According to calculations by Mr Goldberg, by March 23 the Fed will have pumped in more than half a trillion dollars into the financial system.
The $505bn on offer from the Fed at that point will surpass the $490bn originally offered by the central bank over the year-end period, when it was working to prevent problems at a time when cash is typically in short supply.
US stocks have gyrated wildly alongside other risk assets in recent days. Repo rates have trended higher at the same time, with the overnight rate climbing to 1.28 per cent from below 1.20 per cent shortly after the Fed levied an emergency rate cut last week.

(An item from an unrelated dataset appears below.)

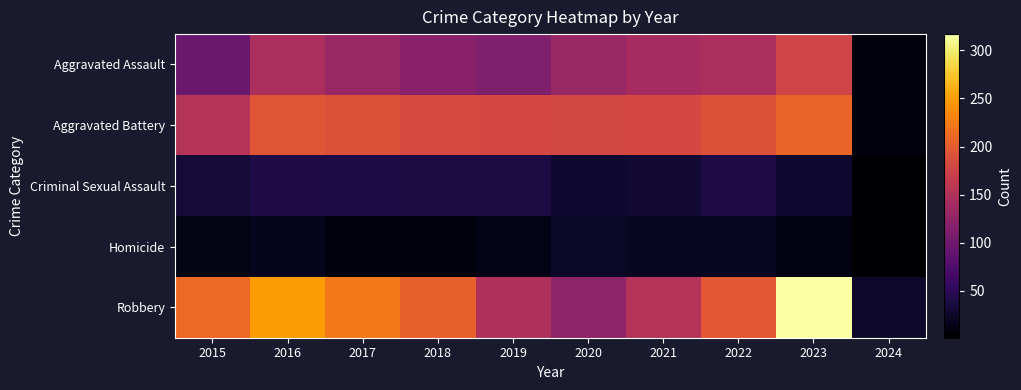

What is the spread (max minus min) of values at 2024?

24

One measure of banking-sector risk — the FRA-OIS spread — now hovers near its highest level in more than eight years. The spread, the difference between the interbank lending rate and the risk-free rate set by central banks, spiked to more than 50 basis points this week from roughly 12bp at the end of last month, surpassing the roughly 45bp level seen when funding markets seized up in September.
Meanwhile, demand for the central bank’s cash has remained high. On Wednesday market participants submitted $132.4bn in bids for overnight loans from the Fed, following $123.6bn requested on Tuesday. That was well-below the $150bn limit, but a marked increase from just a few weeks ago.
“They want to bring as much firepower as they can to this fight,” said John McColley, a portfolio manager for liquidity strategies portfolios at Columbia Threadneedle Investments. “They don’t want to do things in small steps.”